* **TEXT**:
•••••

VAAA
VAAA

Reputation: 15049

SQL Server - Get all persons that turned 25 years old in a selected year

I have a table with 3 fields:

What I need is to create a query where I get all the persons that had their 25th birthday in a selected year.

For example, to know all the persons that had their 25th birthday in the year 2003.

Right now I have this:

DECLARE @dynamicdate DATETIME
SET @dynamicdate = CONVERT(datetime, '20131231')

SELECT *
FROM persons p
WHERE
(year(@dynamicdate-p.birthdate)-1900)=25

But I know its totally wrong and It's should be very simple, any clue?

Upvotes: 0

Views: 1000

Answers (4)

ErikE
ErikE

Reputation: 50282

Do your best to avoid doing calculations or functions on columns used in a WHERE clause. instead, change the expression so the column is by itself one one side of the conditional expression, like below:

DECLARE @BirthYear int = 2003 - 25;

SELECT *
FROM dbo.Persons P
WHERE
   P.BirthDate >= DateAdd(year, @BirthYear - 2000, '20000101')
   AND P.BirthDate < DateAdd(year, @BirthYear - 2000, '20010101')
;

Please pay special attention to the inequality operators I used, >= and <. The best practice for date handling in SQL is to use an inclusive start (greater than or equal to) and an exclusive end (less than, but not equal to). This makes it possible to change the precision of the underlying column, for example to datetime2(7), without having to change your code. It also makes it possible to join ranges contiguously with an equijoin (Prior.ToDate = Next.FromDate) and calculate range intersection correctly (Range1.FromDate < Range2.ToDate AND Range2.FromDate < Range1.ToDate).

•••••

Images with keypoint coordinates:
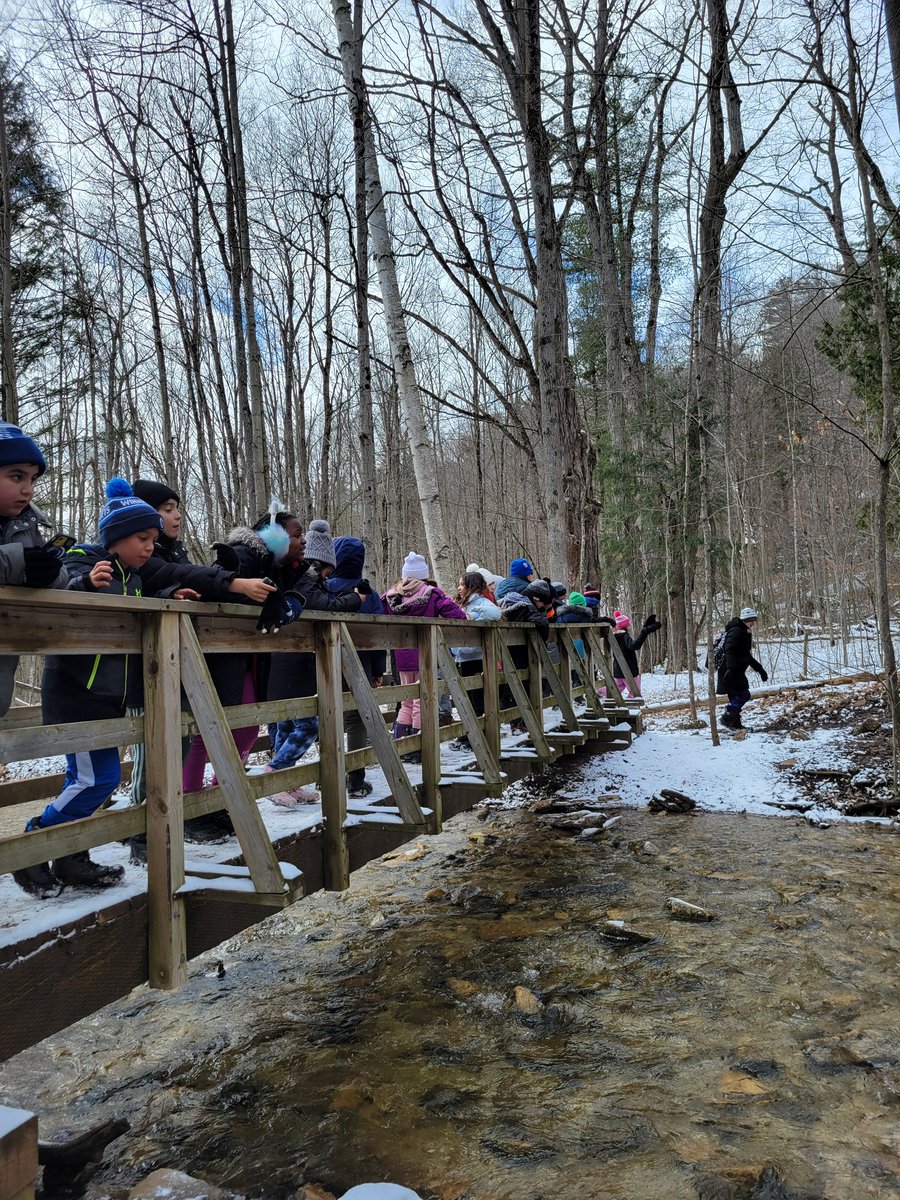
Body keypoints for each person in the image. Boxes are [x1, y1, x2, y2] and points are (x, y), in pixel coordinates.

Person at [14, 479, 271, 896]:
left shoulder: (135, 575)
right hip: (77, 692)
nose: (150, 546)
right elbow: (64, 583)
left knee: (90, 778)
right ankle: (32, 842)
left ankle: (69, 855)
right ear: (115, 536)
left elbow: (168, 575)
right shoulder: (85, 557)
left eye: (153, 538)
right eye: (141, 537)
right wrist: (84, 584)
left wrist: (171, 592)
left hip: (108, 696)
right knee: (93, 780)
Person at [124, 482, 282, 858]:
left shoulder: (168, 551)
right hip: (146, 669)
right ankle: (144, 832)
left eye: (177, 507)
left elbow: (186, 577)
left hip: (174, 666)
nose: (176, 515)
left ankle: (186, 813)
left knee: (178, 742)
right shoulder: (141, 557)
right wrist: (234, 581)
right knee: (155, 754)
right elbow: (176, 575)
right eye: (166, 508)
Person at [262, 518, 362, 806]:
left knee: (286, 725)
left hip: (287, 662)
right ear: (323, 563)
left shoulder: (305, 577)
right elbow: (318, 604)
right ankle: (275, 772)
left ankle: (286, 781)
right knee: (307, 725)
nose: (329, 575)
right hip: (294, 664)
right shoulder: (308, 577)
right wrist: (353, 600)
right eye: (329, 570)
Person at [0, 421, 67, 717]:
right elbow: (20, 562)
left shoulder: (27, 524)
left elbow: (61, 579)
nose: (28, 490)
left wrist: (50, 574)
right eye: (17, 476)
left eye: (33, 478)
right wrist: (21, 562)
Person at [382, 552, 465, 752]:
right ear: (424, 574)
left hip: (401, 656)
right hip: (425, 655)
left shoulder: (391, 596)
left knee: (407, 701)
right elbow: (457, 615)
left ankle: (402, 747)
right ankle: (420, 749)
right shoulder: (431, 593)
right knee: (422, 701)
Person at [326, 535, 386, 798]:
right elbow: (380, 635)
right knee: (356, 718)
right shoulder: (370, 595)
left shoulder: (324, 588)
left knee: (328, 714)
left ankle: (327, 776)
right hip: (361, 664)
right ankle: (356, 779)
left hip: (325, 665)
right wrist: (377, 670)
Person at [451, 570, 502, 750]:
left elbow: (495, 613)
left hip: (475, 656)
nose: (459, 587)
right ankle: (471, 735)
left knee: (476, 699)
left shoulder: (479, 602)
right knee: (468, 698)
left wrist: (472, 616)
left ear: (471, 586)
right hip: (464, 656)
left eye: (462, 584)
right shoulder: (464, 603)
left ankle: (477, 736)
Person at [716, 607, 768, 729]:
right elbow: (729, 650)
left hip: (735, 670)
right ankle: (727, 715)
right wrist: (730, 669)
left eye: (754, 621)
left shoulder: (743, 632)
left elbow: (746, 655)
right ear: (746, 620)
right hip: (730, 671)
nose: (754, 623)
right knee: (744, 694)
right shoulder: (736, 631)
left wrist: (760, 669)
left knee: (735, 697)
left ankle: (735, 724)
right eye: (752, 621)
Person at [611, 611, 662, 698]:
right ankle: (631, 708)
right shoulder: (624, 636)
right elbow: (634, 646)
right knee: (635, 693)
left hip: (618, 669)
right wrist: (644, 632)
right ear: (626, 626)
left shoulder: (613, 637)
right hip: (629, 670)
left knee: (616, 688)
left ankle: (600, 694)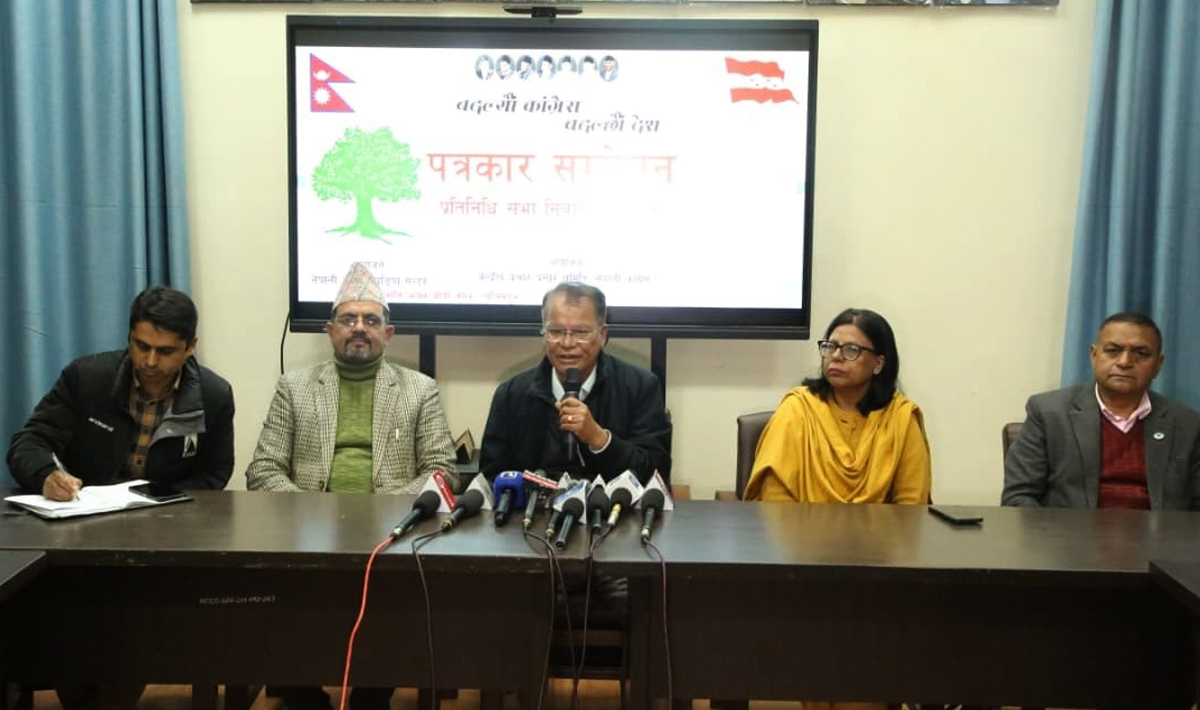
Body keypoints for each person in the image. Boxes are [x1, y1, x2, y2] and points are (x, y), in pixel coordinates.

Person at [6, 285, 234, 709]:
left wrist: (161, 504)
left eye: (165, 351)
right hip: (80, 531)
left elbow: (215, 473)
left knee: (138, 620)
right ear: (129, 337)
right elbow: (29, 442)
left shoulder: (213, 396)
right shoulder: (87, 378)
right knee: (56, 614)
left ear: (190, 347)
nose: (150, 361)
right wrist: (46, 475)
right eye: (140, 346)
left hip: (161, 538)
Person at [245, 262, 457, 710]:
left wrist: (381, 514)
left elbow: (441, 471)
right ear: (329, 330)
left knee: (398, 602)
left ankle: (371, 698)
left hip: (389, 535)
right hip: (305, 534)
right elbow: (263, 470)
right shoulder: (294, 387)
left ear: (388, 333)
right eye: (348, 319)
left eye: (371, 320)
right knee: (273, 601)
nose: (359, 328)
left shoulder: (419, 389)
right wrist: (311, 514)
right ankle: (305, 700)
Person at [1002, 311, 1200, 510]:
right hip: (1070, 530)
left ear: (1158, 364)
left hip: (1161, 530)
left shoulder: (1187, 424)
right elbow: (1018, 498)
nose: (1124, 362)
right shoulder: (1048, 413)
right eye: (1113, 350)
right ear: (1094, 356)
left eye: (1141, 353)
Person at [480, 282, 671, 484]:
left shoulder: (640, 387)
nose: (567, 343)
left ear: (602, 335)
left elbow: (656, 475)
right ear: (544, 334)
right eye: (556, 331)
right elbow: (490, 478)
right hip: (533, 504)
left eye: (581, 332)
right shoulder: (511, 394)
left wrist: (600, 440)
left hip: (611, 504)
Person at [745, 307, 931, 506]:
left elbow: (911, 506)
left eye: (851, 350)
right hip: (800, 525)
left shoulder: (900, 418)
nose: (836, 356)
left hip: (882, 527)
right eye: (830, 346)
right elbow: (774, 498)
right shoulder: (798, 408)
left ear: (878, 363)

•••••

* **TASKS FOR THIS EXERCISE**:
[A] Print the passage from the SQL Server thread that starts at "SQL Server - Get" and ends at "the year 2003.".
[B] Render this sentence from the SQL Server thread in Spanish: "The best practice for date handling in SQL is to use an inclusive start (greater than or equal to) and an exclusive end (less than, but not equal to)."
[C] Answer these questions from the SQL Server thread:
(i) Which year does the asker give as an example for finding persons who had their 25th birthday?
(ii) What reputation is shown for ErikE?
(iii) How many views does the thread show?
The data bears no relation to the SQL Server thread.

* **ANSWERS GIVEN**:
[A]
SQL Server - Get all persons that turned 25 years old in a selected year

I have a table with 3 fields:

What I need is to create a query where I get all the persons that had their 25th birthday in a selected year.

For example, to know all the persons that had their 25th birthday in the year 2003.

[B] La mejor práctica para el manejo de fechas en SQL es usar un inicio inclusivo (mayor o igual que) y un final exclusivo (menor que, pero no igual a).

[C]
(i) 2003
(ii) 50282
(iii) 1000